Church, may we come to Jesus when we are busy, finding mercy and grace to help in our busy schedules.
Do you feel stressed?
Jesus felt stressed. Please turn to Mark 14:32-36.
Mark 14:32–36 ESV
And they went to a place called Gethsemane. And he said to his disciples, “Sit here while I pray.” And he took with him Peter and James and John, and began to be greatly distressed and troubled. And he said to them, “My soul is very sorrowful, even to death. Remain here and watch.” And going a little farther, he fell on the ground and prayed that, if it were possible, the hour might pass from him. And he said, “Abba, Father, all things are possible for you. Remove this cup from me. Yet not what I will, but what you will.”
Jesus felt the stress of facing the sins of the whole world on the cross.
He understands whatever stress you are in. He understands the stress of your job. He understands the stress of being ill. He understands the stress of being a parent. He understands the stress of being a teacher. He understands the stress of being a student.
Church, may we come to Jesus when we are busy, finding mercy and grace to help in our busy schedules.
Do you feel tired?
Jesus felt tired and weary. Turn to John 4:6.
John 4:6 ESV
6 Jacob’s well was there; so Jesus, wearied as he was from his journey, was sitting beside the well. It was about the sixth hour.
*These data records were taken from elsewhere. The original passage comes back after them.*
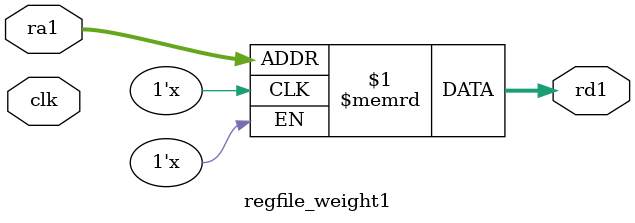
<source format=sv>
module regfile_weight1(input  logic        clk,
                input  logic [18:0] ra1,
                output logic [15:0] rd1);

    // one port register file
    // read one port combinationally
    //ra1 is the address that we want to read
    //rd1 is the data from memory that we get

    logic [15:0] rf[14:0];
    // rf is register file, 15:0 is data size and 14:0 is file length

   assign rd1 = rf[ra1];

endmodule // regfile

</source>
He understands weariness, calling the tired and weary to himself in Matthew 11:28-30.
Matthew 11:28–30 ESV
28 Come to me, all who labor and are heavy laden, and I will give you rest. 29 Take my yoke upon you, and learn from me, for I am gentle and lowly in heart, and you will find rest for your souls. 30 For my yoke is easy, and my burden is light.”
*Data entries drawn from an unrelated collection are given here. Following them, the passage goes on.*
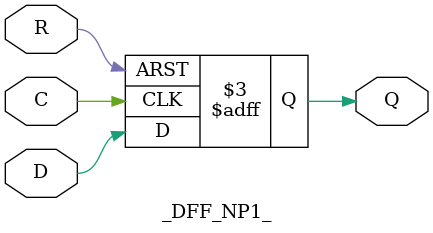
<source format=v>
module _DFF_NP1_(D, Q, C, R);
input D, C, R;
output reg Q;
always @(negedge C or posedge R) begin
	if (R == 1)
		Q <= 1;
	else
		Q <= D;
end
endmodule
</source>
Church, may we come to Jesus when we are tired, finding mercy and grace and the needed rest we all long for.
He is not a task master calling us to do more. He is gentle and lowly, calling us into his embrace of compassion, where we choose to rest and trust him with the demands of the world.
Feeling bad tires us all out. If you are like me, you do not have time to feel bad. You do not like to feel bad, so you talk yourself out of feeling bad. You rarely take time to recognize how you are feeling.
When the emotion becomes so strong that it cannot be pushed away, then you feel guilty for feeling this way, instead of receiving the mercy and grace that Jesus is offering to us in empathy and compassion. We chose judgment and condemnation, misapplying verses like “Rejoice in the Lord always, and again I say rejoice.”
When we judge ourselves for these emotions, we are running to the enemy and not to Jesus.
Church, I implore you by the mercy of God, run to Jesus when you feel bad and receive his empathy and compassion, demonstrated to us on the cross, validated in the resurrection.